Friday 13 December 2019

Dominique Strauss-Kahn: All charges to be dropped

Henry Samuel and reporters

The New York District Attorney is to drop all charges against former IMF chief Dominique Strauss-Kahn at his next court date in two weeks – or even before that.

According to today’s New York Post the case against the French banker is “not sustainable” and will have to be dismissed.

The credibility of the Guinean maid at the Sofitel in Times Square, New York, where the alleged sexual assault took place, is at issue.

A source said: "She is not to be believed in anything that comes out of her mouth -- which is a shame, because now we may never know what happened in that hotel room.

"Did [Strauss-Kahn] use force? Was there actually a crime? I don't think we'll ever know."

Mr Strauss-Kahn has admitted that a sexual act took place in his suite but claims it was consensual.

A number of sources have come forward to claim that the chambermaid was offering sex for money at the hotel.

However, while he may be clear on the US allegations, Mr Strauss-Kahn's hopes of entering the French presidential race appeared to be over today after a novelist who described him as a "rutting chimpanzee" said she would make a criminal complaint of attempted rape.

Tristane Banon, a 32-year-old journalist and writer, announced she would file for charges over an alleged attack in a Paris apartment in 2003, during which she claimed Mr Strauss-Kahn tried to unhook her bra and open her jeans.

Her lawyer, David Koubbi, said the complaint would reach the Paris prosecutor's office today.

Mr Strauss-Kahn was freed from his strict bail terms by a New York court on Friday amid doubts over the alleged victim's credibility.

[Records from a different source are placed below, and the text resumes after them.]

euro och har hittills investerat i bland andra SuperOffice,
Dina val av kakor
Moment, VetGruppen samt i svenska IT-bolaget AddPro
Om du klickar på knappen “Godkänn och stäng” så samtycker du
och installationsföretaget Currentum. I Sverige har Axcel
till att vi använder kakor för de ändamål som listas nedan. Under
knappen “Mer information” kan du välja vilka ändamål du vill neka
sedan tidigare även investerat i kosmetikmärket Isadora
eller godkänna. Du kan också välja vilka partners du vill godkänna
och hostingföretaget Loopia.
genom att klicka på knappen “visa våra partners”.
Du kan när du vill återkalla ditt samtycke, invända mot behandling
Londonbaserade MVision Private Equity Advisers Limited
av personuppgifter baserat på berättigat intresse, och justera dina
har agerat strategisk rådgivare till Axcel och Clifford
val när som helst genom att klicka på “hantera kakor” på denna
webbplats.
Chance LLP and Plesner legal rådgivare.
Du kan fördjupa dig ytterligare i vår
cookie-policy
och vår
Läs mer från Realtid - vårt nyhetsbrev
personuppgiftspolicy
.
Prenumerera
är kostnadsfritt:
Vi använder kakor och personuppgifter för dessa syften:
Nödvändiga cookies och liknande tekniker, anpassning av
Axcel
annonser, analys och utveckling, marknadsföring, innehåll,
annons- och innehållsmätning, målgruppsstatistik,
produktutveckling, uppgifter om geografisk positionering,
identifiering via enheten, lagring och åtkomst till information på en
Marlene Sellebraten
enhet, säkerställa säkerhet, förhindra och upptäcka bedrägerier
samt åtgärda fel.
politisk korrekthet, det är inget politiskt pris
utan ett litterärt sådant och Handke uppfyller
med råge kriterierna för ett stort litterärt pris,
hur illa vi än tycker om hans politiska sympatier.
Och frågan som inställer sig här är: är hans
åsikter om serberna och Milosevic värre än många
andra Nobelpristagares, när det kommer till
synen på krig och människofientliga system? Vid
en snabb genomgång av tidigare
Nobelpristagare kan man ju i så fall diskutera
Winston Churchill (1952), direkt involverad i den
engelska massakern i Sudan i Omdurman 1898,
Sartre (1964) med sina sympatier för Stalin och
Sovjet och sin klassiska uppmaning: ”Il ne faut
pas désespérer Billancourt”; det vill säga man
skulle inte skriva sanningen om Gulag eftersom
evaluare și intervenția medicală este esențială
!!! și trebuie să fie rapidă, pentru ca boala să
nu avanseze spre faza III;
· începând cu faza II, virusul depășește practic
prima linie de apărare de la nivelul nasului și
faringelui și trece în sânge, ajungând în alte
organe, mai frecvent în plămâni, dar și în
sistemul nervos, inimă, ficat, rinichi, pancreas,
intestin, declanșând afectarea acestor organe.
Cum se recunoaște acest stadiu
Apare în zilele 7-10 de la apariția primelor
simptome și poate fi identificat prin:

That had raised hopes among his supporters that the 62-year-old would make a triumphant return to French politics if acquitted in the US, perhaps even running for president next year for the opposition Socialists. However, the latest development appeared to make that extremely unlikely.

In an interview published at the weekend, Ms Banon said she had decided to file her complaint after feeling "sick" watching Mr Strauss-Kahn freed without bail last week and dining in a New York restaurant.

She also recounted details of the alleged attempted rape, which she claims took place in February 2003 when she went to interview Mr Strauss-Kahn, a former French finance minister, in an apartment.

"When I entered that flat, I immediately felt ill at ease," she told 'l'Express' magazine.

"We started talking a bit, he offered me a coffee, I got out my Dictaphone, he wanted us to go on the couch, then that I hold his hand to reply -- 'Otherwise I won't manage,' he said.

"I wanted to leave. He stopped the Dictaphone, caught me by the arm. I asked him to let me go, and that's when the fight started."

Ms Banon has previously given a graphic account of the alleged attack in a 2007 television programme, currently posted on the internet, in which she said Mr Strauss-Kahn acted like a "rutting chimpanzee". She said that she was dissuaded from filing charges at the time by her mother, a regional councillor in Mr Strauss-Kahn's Socialist party.

Ms Banon's lawyer David Koubbi said last night that her complaint fell within the 10-year limitation period for attempted rape charges.

Shortly after Mr Strauss-Kahn's arrest in New York, Mr Koubbi said she was considering pressing charges but then appeared to withdraw.

He insisted that her decision to file for charges now would not dent his client's credibility nor make her look opportunistic.

"What is happening in the US doesn't concern us, I repeat. If the case against Mr Strauss-Kahn is empty, ours isn't. It is extremely solid and thorough."

Mr Strauss-Kahn's lawyers responded to the latest allegations by saying he intended to sue Ms Banon for "slanderous denunciation", adding that the alleged events she related were "imaginary".